As an Armenian American looking to see myself – and my homeland – in Anatolia and the broader Middle East, this show reminds us that genocide is an ongoing process aided and abetted by power and capital, as much as by ignorance. Culture is a critical site of meaning-making and an international streaming service like Netflix has an incalculable impact on how people make sense of the world, as well as our shared pasts and many possible futures. As Armenian Americans, we have a crucial responsibility to call out injustice, to think critically about narratives and ideologies that exclude us, and I believe, fight for a better world. In a moment of racial reckoning in which we experience both advantages and ambiguities, harm and hope, I encourage us to recommit to a modest ethics of doing good and in this case, condemning injustice where we least expect it. Rather than give in to the frustrations and seemingly Sisyphean task of confronting the collusion of power and capital, we must serve as voices for truth, human dignity, diversity, and at the very least vote with our wallets.
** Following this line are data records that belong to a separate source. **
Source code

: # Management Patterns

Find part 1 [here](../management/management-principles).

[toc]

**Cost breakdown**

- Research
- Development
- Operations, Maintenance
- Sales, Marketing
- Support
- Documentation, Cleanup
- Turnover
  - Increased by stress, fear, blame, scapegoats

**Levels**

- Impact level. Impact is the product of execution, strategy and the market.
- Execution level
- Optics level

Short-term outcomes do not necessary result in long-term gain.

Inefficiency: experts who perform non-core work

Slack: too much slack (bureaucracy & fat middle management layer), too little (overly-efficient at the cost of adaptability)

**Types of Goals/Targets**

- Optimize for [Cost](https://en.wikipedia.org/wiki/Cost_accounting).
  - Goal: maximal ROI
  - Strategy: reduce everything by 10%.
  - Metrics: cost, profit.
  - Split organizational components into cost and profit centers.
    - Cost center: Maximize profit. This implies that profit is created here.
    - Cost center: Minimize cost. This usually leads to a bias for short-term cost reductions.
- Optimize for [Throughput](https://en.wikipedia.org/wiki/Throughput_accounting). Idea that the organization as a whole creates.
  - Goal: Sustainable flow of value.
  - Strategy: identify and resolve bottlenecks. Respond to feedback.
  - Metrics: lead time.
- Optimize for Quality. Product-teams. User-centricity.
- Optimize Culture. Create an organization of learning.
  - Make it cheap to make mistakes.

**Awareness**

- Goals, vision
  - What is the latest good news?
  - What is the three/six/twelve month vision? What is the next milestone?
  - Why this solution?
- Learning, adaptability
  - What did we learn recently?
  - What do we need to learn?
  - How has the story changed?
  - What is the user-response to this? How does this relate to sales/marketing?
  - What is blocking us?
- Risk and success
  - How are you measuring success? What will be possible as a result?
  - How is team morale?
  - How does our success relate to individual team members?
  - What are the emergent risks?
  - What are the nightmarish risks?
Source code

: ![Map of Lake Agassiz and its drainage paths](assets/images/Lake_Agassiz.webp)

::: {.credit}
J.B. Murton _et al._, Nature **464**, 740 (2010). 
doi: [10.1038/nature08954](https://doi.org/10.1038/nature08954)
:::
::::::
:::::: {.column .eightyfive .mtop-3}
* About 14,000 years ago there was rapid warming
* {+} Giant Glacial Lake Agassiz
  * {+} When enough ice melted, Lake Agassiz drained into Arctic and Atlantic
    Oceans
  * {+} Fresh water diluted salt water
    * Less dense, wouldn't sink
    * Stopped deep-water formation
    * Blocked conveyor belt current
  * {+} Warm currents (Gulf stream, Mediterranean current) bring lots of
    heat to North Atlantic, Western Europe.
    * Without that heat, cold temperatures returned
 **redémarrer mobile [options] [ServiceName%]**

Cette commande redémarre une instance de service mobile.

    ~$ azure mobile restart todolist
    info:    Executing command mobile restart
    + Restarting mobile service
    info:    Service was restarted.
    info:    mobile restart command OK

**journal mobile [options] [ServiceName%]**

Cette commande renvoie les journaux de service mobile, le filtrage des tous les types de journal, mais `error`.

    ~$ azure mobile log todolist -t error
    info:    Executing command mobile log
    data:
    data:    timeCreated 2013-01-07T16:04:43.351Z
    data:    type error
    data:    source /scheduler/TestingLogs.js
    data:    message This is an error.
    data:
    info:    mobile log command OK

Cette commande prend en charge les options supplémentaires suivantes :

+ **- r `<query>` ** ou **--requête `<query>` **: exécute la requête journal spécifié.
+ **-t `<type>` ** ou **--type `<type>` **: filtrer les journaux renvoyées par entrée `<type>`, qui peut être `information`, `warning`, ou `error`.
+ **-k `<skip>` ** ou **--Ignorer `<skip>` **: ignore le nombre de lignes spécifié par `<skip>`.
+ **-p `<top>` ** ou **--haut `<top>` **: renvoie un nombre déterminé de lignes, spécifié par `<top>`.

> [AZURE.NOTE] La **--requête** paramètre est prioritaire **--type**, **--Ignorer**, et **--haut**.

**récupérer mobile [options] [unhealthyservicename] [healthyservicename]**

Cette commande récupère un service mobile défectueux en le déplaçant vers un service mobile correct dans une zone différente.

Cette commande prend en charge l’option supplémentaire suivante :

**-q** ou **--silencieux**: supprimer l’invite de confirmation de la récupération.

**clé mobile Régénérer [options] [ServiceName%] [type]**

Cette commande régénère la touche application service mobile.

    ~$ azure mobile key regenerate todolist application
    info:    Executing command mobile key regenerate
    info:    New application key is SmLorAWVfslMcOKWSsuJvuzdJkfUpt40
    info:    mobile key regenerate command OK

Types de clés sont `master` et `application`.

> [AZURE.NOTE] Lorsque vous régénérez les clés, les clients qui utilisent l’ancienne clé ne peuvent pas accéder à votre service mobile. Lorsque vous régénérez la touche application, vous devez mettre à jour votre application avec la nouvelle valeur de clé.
Thomas Simsarian Dolan received his PhD in American Studies from George Washington University in Summer 2021, with a focus on Middle Eastern diaspora and race. His work has been supported by the Calouste Gulbenkian Global Excellence Scholar, Institute for Middle East Studies, Dr. Philip M. Kayal Fund for Arab American Research, Bentley Historical Library Bordin-Gillette Fellowship, Loeb Institute for Religious Freedom and Armenian General Benevolent Union. He is also an alumnus of Yale University, NYU, and the New School's Institute for Critical Social Inquiry, and will be a Fulbright US Teaching Scholar at American University in Cairo in coming semesters. Future book projects examine a sonic history of MENA Migrations to the Americas, and a deeply historicized memoir of his family's intentionally murky migrations from Diyarbekir and Aleppo to the Americas.